## TASK OBJECTIVE
Write out, from the entries below, exactly the lines that run between the lines holding "556,282 550,305 502,296" and "920,606 915,644 813,627", inclusive, and stop there.

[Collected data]
══════════

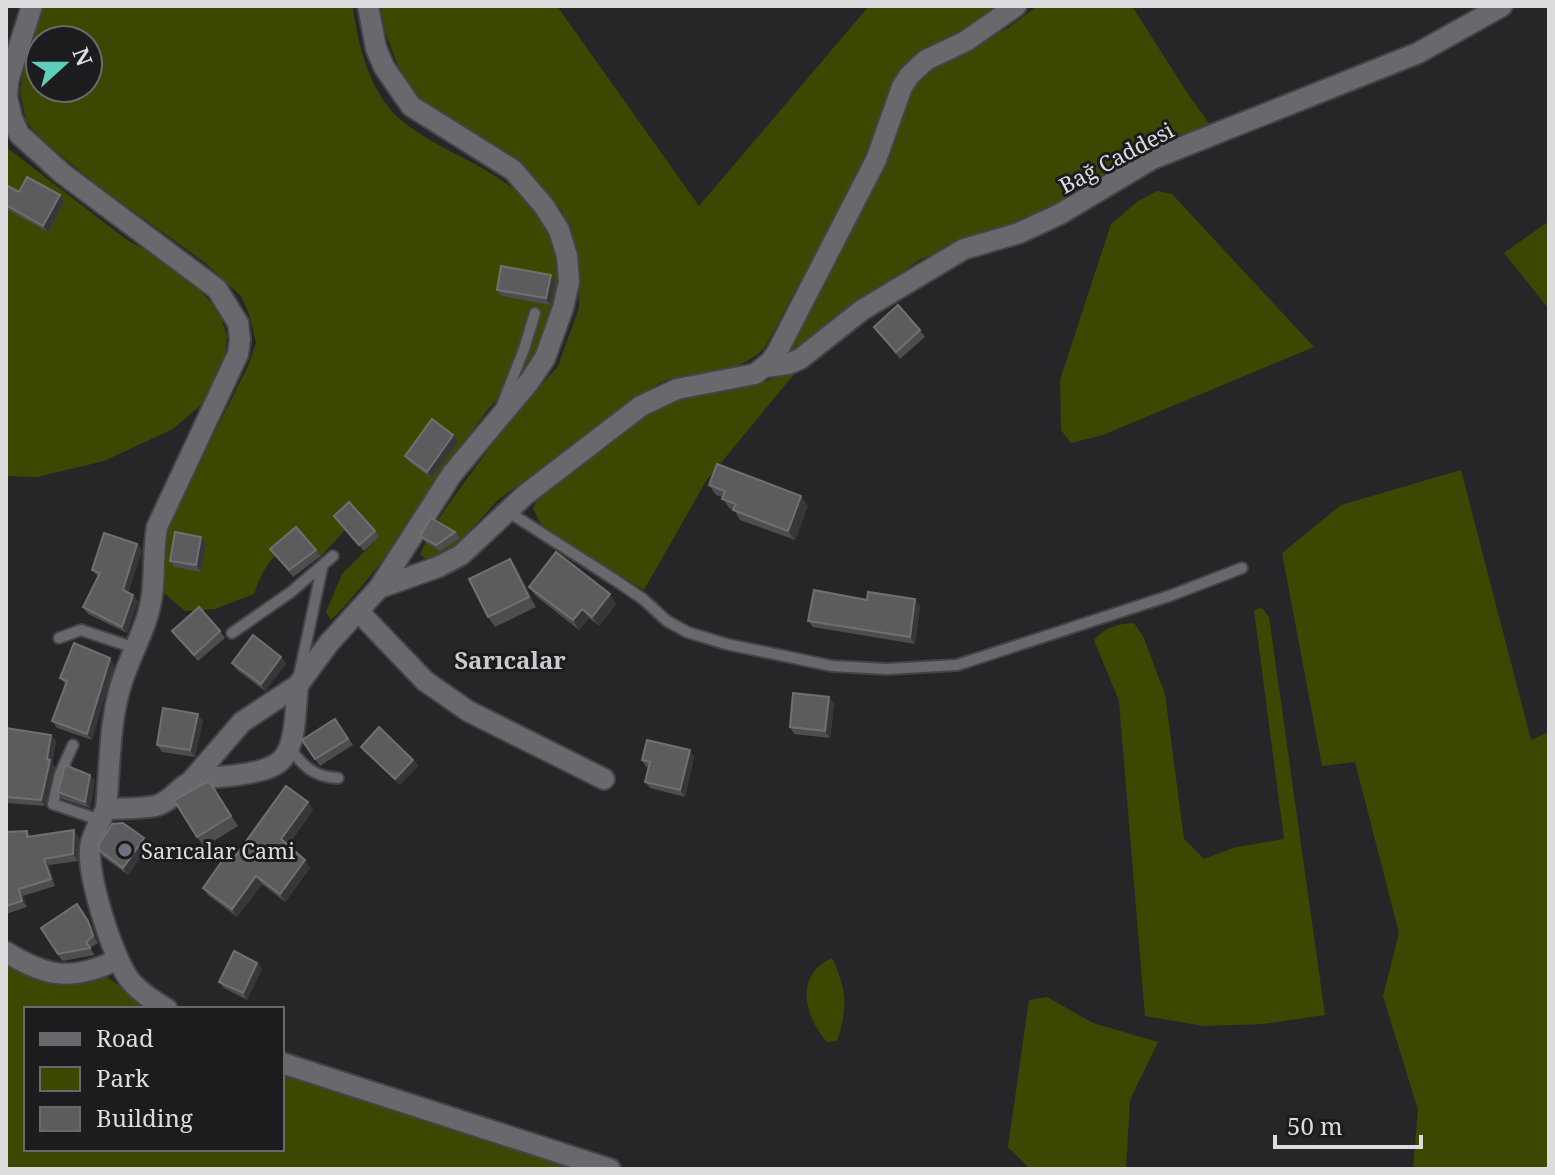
<svg xmlns="http://www.w3.org/2000/svg" width="1555" height="1175" viewBox="0 0 1555 1175" font-family="'Noto Serif',serif">
<rect width="100%" height="100%" fill="#262629"/>
<g fill="#3b4802" fill-rule="evenodd">
<path d="M42,6H353C357,44 371,96 402,121C438,150 486,164 521,195C541,213 562,247 559,274C557,298 550,323 540,345C530,367 499,395 483,416C432,484 391,560 331,620L326,612L342,574L379,537L338,522L345,530L321,556L301,534C273,557 266,560 254,594L215,609L185,611L164,593L162,569L167,527L248,366L256,343L249,314L241,296L204,262L94,183L38,136L26,121L20,92L25,59ZM40,40H88V88H40Z"/>
<path d="M381,6H557L699,206L869,6H1004L958,35L928,46L906,63L865,162L764,349C730,378 705,369 667,380C659,383 651,388 644,393L499,499L447,555L441,559L427,560L420,554L435,524L458,491L511,419L558,366L579,308V291L574,244L562,211L525,173L423,106L406,87L384,29Z"/>
<polygon points="1037,6 1132,6 1188,94 1213,129 1043,218 957,245 919,260 790,355 787,350 909,89 938,62 1008,28"/>
<polygon points="6,147 127,240 155,255 198,289 219,311 227,336 225,359 208,399 173,429 104,461 37,477 6,476"/>
<polygon points="1157,191 1172,194 1314,347 1103,435 1071,443 1061,430 1060,380 1111,224 1138,201"/>
<polygon points="1549,221 1549,309 1504,253"/>
<polygon points="800,367 706,481 644,590 550,533 539,521 533,508 539,497 648,412 691,396 757,385"/>
<polygon points="1461,470 1531,740 1549,732 1549,1169 1413,1169 1418,1110 1383,996 1399,933 1355,762 1322,766 1282,553 1341,505"/>
<path d="M1262,608L1269,617L1325,1015L1263,1024L1204,1026L1145,1016L1119,701L1094,640C1105,627 1117,624 1134,623L1143,636L1165,694L1184,839L1204,859L1236,847L1284,839L1254,610Z"/>
<polygon points="6,952 45,972 97,969 149,1009 26,1009 26,1149 282,1149 282,1073 572,1169 6,1169"/>
<path d="M832,958C847,990 848,1008 837,1041L827,1042C804,1016 794,975 832,958Z"/>
<polygon points="1047,997 1093,1023 1158,1042 1130,1100 1126,1169 1030,1169 1008,1147 1029,1000"/>
</g>
<g fill="none" stroke-linecap="round" stroke-linejoin="round">
<g stroke="#444447" stroke-width="14">
<g id="lane">
<polyline points="502,405 524,349 535,313"/>
<polyline points="507,511 612,578 643,599 667,621 687,632 726,644 832,666 887,669 957,665 1172,595 1242,568"/>
<polyline points="232,633 291,592 333,556"/>
<polyline points="59,638 81,630 135,648"/>
<polyline points="299,676 322,568"/>
<polyline points="73,745 60,774 53,804 100,820"/>
<path d="M289,748C304,766 313,777 338,778"/>
</g>
</g>
<g stroke="#444447" stroke-width="24">
<g id="street">
<path d="M32,6L8,81L7,98L12,118L19,134L62,173L217,289L238,323L240,339L238,354L157,527C153,550 155,572 152,595C148,627 129,656 120,688C109,726 110,769 106,809"/>
<polyline points="368,6 376,48 384,67 411,106 513,170 544,206 559,230 567,256 569,282 563,308 545,358 529,382 452,474 379,588"/>
<polyline points="765,367 788,364 800,359 862,310 964,249 1019,233 1060,214 1152,159 1418,53 1502,6"/>
<polyline points="358,611 425,681 468,711 604,779"/>
<polyline points="192,780 242,722 298,685 329,643 379,588 438,567 461,555 525,495 641,406 677,389 755,374 770,362 776,354 876,160 902,87 909,76 926,60 966,41 1016,6"/>
<path d="M6,952C48,978 72,981 117,960"/>
<path d="M167,1009C154,1001 139,992 129,979C113,958 84,868 91,843C94,831 101,820 106,809C122,808 140,809 155,806C172,802 181,783 196,780C218,775 270,777 284,757C297,740 295,706 298,685"/>
<polyline points="282,1063 610,1169"/>
</g>
</g>
<use href="#lane" stroke="#68696c" stroke-width="10"/>
<use href="#street" stroke="#68696c" stroke-width="20"/>
</g>
<g fill="#4d4d50">
<polygon points="6,185 19,192 64,202 48,232 6,209"/>
<polygon points="551,275 556,282 550,305 502,296 497,290"/>
<polygon points="874,327 920,330 925,337 900,359"/>
<polygon points="453,435 458,442 431,478 409,462 405,456"/>
<polygon points="709,485 808,506 795,540 740,520 734,510 729,508 722,497 716,495"/>
<polygon points="334,516 375,531 379,537 364,551"/>
<polygon points="455,532 460,538 440,551 425,542 420,536"/>
<polygon points="137,544 142,550 128,593 133,595 138,602 127,633 88,614 83,607 98,577 92,570"/>
<polygon points="206,544 201,572 174,567 170,561"/>
<polygon points="270,549 316,550 321,556 293,577"/>
<polygon points="510,559 517,569 536,607 495,627 488,617"/>
<polygon points="529,587 616,604 599,626 589,618 579,630 536,596"/>
<polygon points="915,599 920,606 915,644 813,627 808,621 867,600"/>
<polygon points="172,631 220,631 225,638 198,661"/>
<polygon points="281,657 286,664 265,691 237,670 232,663"/>
<polygon points="114,665 92,740 57,728 52,721 66,685 60,678"/>
<polygon points="834,703 830,738 794,734 790,727"/>
<polygon points="335,719 353,745 320,766 302,740"/>
<polygon points="203,720 195,757 162,752 157,745"/>
<polygon points="6,725 8,728 51,735 56,741 52,763 55,767 45,806 6,803"/>
<polygon points="361,747 413,760 418,766 400,785 366,753"/>
<polygon points="694,757 685,797 650,788 645,782 648,767 646,767 642,760"/>
<polygon points="95,781 90,808 62,799 58,792"/>
<polygon points="209,781 238,826 204,847 197,837"/>
<polygon points="308,802 313,810 288,845 310,868 285,902 262,884 237,917 208,895 203,888 231,862"/>
<polygon points="27,831 31,837 79,837 78,861 49,865 55,886 23,896 27,907 6,914 6,832"/>
<polygon points="149,845 128,875 103,857 99,850"/>
<polygon points="77,904 92,927 98,943 90,948 95,955 62,961 41,928"/>
<polygon points="257,963 262,969 247,1000 224,988 219,982"/>
</g>
<g fill="#37373a">
<polygon points="60,195 64,202 48,232 43,226"/>
<polygon points="551,275 556,282 550,305 546,298"/>
<polygon points="453,435 458,442 431,478 427,472"/>
<polygon points="801,496 808,506 795,540 788,531"/>
<polygon points="201,537 206,544 201,572 196,565"/>
<polygon points="137,544 142,550 127,597 123,590"/>
<polygon points="510,559 517,569 536,607 529,597"/>
<polygon points="610,594 616,604 599,626 592,617"/>
<polygon points="133,595 138,602 127,633 122,627"/>
<polygon points="915,599 920,606 915,644 910,637"/>
<polygon points="582,609 589,618 579,630 573,620"/>
<polygon points="281,657 286,664 265,691 261,684"/>
<polygon points="110,658 114,665 92,740 87,734"/>
<polygon points="829,697 834,703 830,738 825,731"/>
<polygon points="198,714 203,720 195,757 190,750"/>
<polygon points="51,735 56,741 52,763 55,767 45,806 41,800"/>
<polygon points="690,750 694,757 685,797 680,790"/>
<polygon points="413,760 418,766 400,785 395,779"/>
<polygon points="90,775 95,781 90,808 85,802"/>
<polygon points="308,802 313,810 286,847 281,839"/>
<polygon points="74,830 79,837 78,861 73,854"/>
<polygon points="144,838 149,845 128,875 123,868"/>
<polygon points="44,859 49,865 55,886 51,879"/>
<polygon points="305,860 310,868 285,902 280,894"/>
<polygon points="256,876 262,884 237,917 232,909"/>
<polygon points="19,889 23,896 27,907 22,901"/>
<polygon points="88,921 92,927 98,943 93,936"/>
<polygon points="257,963 262,969 247,1000 243,993"/>
</g>
<g fill="#5c5c5f" stroke="#707073" stroke-width="2">
<polygon points="27,177 60,195 43,226 6,205 6,185 19,192"/>
<polygon points="501,266 551,275 546,298 497,290"/>
<polygon points="898,305 920,330 896,352 874,327"/>
<polygon points="432,419 453,435 427,472 405,456"/>
<polygon points="717,464 801,496 788,531 733,510 736,504 722,499 725,491 709,485"/>
<polygon points="349,502 375,531 359,545 334,516"/>
<polygon points="431,518 455,532 436,545 420,536"/>
<polygon points="296,527 316,550 289,570 270,549"/>
<polygon points="175,532 201,537 196,565 170,561"/>
<polygon points="104,533 137,544 123,590 133,595 122,627 83,607 100,573 92,570"/>
<polygon points="556,552 610,594 592,617 582,609 573,620 529,587"/>
<polygon points="510,559 529,597 488,617 469,579"/>
<polygon points="814,590 867,600 868,592 915,599 910,637 808,621"/>
<polygon points="199,607 220,631 194,655 172,631"/>
<polygon points="253,635 281,657 261,684 232,663"/>
<polygon points="74,643 110,658 87,734 52,721 67,681 60,678"/>
<polygon points="793,693 829,697 825,731 790,727"/>
<polygon points="163,708 198,714 190,750 157,745"/>
<polygon points="335,719 348,739 315,759 302,740"/>
<polygon points="379,727 413,760 395,779 361,747"/>
<polygon points="6,728 51,735 47,759 50,760 41,800 6,797"/>
<polygon points="647,740 690,750 680,790 645,782 650,762 642,760"/>
<polygon points="65,765 90,775 85,802 58,792"/>
<polygon points="209,781 231,816 197,837 174,800"/>
<polygon points="286,786 308,802 281,839 305,860 280,894 256,876 232,909 203,888 225,857 231,862"/>
<polygon points="123,823 144,838 123,868 99,850 99,844 112,824"/>
<polygon points="74,830 73,854 44,859 51,879 19,889 22,901 6,906 6,832 27,831 27,837"/>
<polygon points="77,904 88,921 93,936 86,942 90,948 58,954 41,928"/>
<polygon points="234,951 257,963 243,993 219,982"/>
</g>
<circle fill="#6b7280" stroke="#1c1c1f" stroke-width="3" cx="125" cy="850" r="8"/>
<g text-anchor="middle" dominant-baseline="central" stroke-width="6" stroke-linejoin="round" paint-order="stroke">
<g font-size="22" fill="#dbdcde" stroke="#1c1c1f">
<text transform="translate(1116 157) rotate(-28)">Bağ Caddesi</text>
</g>
<g font-size="22" fill="#dbdcde" stroke="#1c1c1f" text-anchor="start">
<text x="141" y="850">Sarıcalar Cami</text>
</g>
<g font-size="24" font-weight="bold" fill="#cbcbcf" stroke="#1c1c1f">
<text x="510" y="659">Sarıcalar</text>
</g>
</g>
<rect width="1555" height="1175" fill="none" stroke="#dbdcde" stroke-width="16"/>
<rect x="24" y="1007" width="260" height="144" fill="#1c1c1f" stroke="#68696b" stroke-width="2"/>
<rect x="40" y="1033" width="40" height="12" fill="#68696c" stroke="#68696b" stroke-width="2"/>
<text x="96" y="1047" font-size="24" fill="#dbdcde">Road</text>
<rect x="40" y="1067" width="40" height="24" fill="#3b4802" stroke="#68696b" stroke-width="2"/>
<text x="96" y="1087" font-size="24" fill="#dbdcde">Park</text>
<rect x="40" y="1107" width="40" height="24" fill="#5c5c5f" stroke="#68696b" stroke-width="2"/>
<text x="96" y="1127" font-size="24" fill="#dbdcde">Building</text>
<g transform="translate(64 64) rotate(69)"><circle r="38" fill="#1c1c1f" stroke="#68696b" stroke-width="2"/>
<path d="M0-6L14 30L0 20L-14 30Z" fill="#5eceb8"/>
<text y="-12" font-size="22" font-weight="bold" text-anchor="middle" fill="#dbdcde">N</text>
</g>
<path d="M1275 1135v12h146v-12" fill="none" stroke="#dbdcde" stroke-width="4"/>
<text x="1287" y="1135" font-size="24" fill="#dbdcde" stroke="#1c1c1f" stroke-width="6" paint-order="stroke">50 m</text>
</svg>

══════════

## ANSWER AREA
<polygon points="551,275 556,282 550,305 502,296 497,290"/>
<polygon points="874,327 920,330 925,337 900,359"/>
<polygon points="453,435 458,442 431,478 409,462 405,456"/>
<polygon points="709,485 808,506 795,540 740,520 734,510 729,508 722,497 716,495"/>
<polygon points="334,516 375,531 379,537 364,551"/>
<polygon points="455,532 460,538 440,551 425,542 420,536"/>
<polygon points="137,544 142,550 128,593 133,595 138,602 127,633 88,614 83,607 98,577 92,570"/>
<polygon points="206,544 201,572 174,567 170,561"/>
<polygon points="270,549 316,550 321,556 293,577"/>
<polygon points="510,559 517,569 536,607 495,627 488,617"/>
<polygon points="529,587 616,604 599,626 589,618 579,630 536,596"/>
<polygon points="915,599 920,606 915,644 813,627 808,621 867,600"/>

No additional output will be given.